### Task item
Reproduce word for word the stretch of the items below from the line containing "August 2026" through the end, including that line and leaving the pictures out of your answer.

### Extracted entries
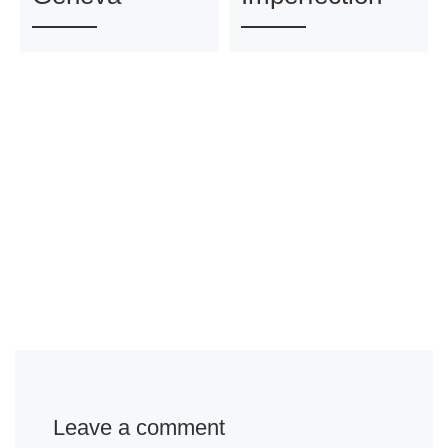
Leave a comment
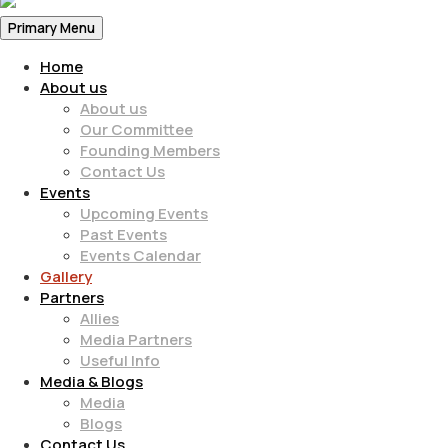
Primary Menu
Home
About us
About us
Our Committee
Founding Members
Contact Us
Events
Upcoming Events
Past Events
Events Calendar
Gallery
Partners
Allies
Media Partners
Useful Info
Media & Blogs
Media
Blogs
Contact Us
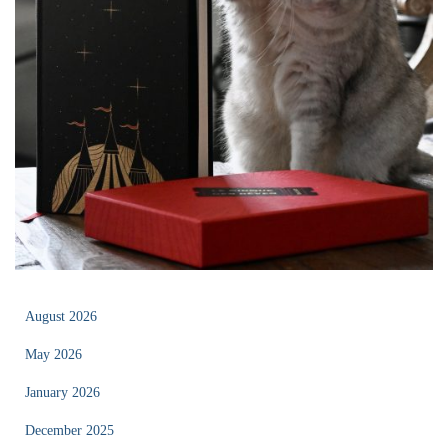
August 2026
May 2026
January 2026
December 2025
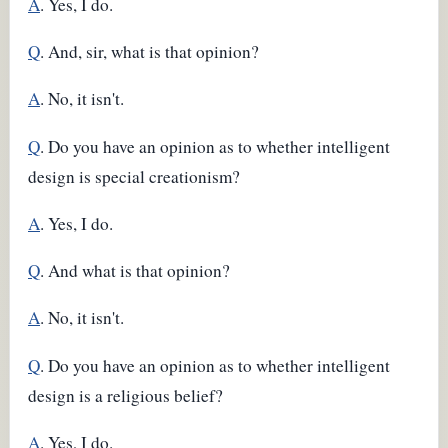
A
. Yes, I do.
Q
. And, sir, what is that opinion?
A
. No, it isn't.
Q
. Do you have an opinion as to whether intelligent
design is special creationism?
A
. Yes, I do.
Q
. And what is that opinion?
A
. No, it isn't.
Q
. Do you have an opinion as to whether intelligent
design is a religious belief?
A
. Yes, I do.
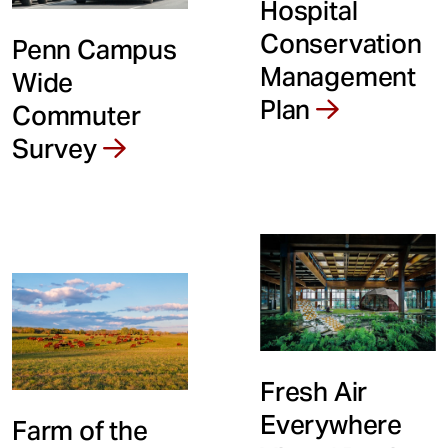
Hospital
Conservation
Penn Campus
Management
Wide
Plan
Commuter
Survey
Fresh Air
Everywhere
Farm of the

### Written response
August 2026
May 2026
January 2026
December 2025
A
. Yes, I do.
Q
. And, sir, what is that opinion?
A
. No, it isn't.
Q
. Do you have an opinion as to whether intelligent
design is special creationism?
A
. Yes, I do.
Q
. And what is that opinion?
A
. No, it isn't.
Q
. Do you have an opinion as to whether intelligent
design is a religious belief?
A
. Yes, I do.
Hospital
Conservation
Penn Campus
Management
Wide
Plan
Commuter
Survey
Fresh Air
Everywhere
Farm of the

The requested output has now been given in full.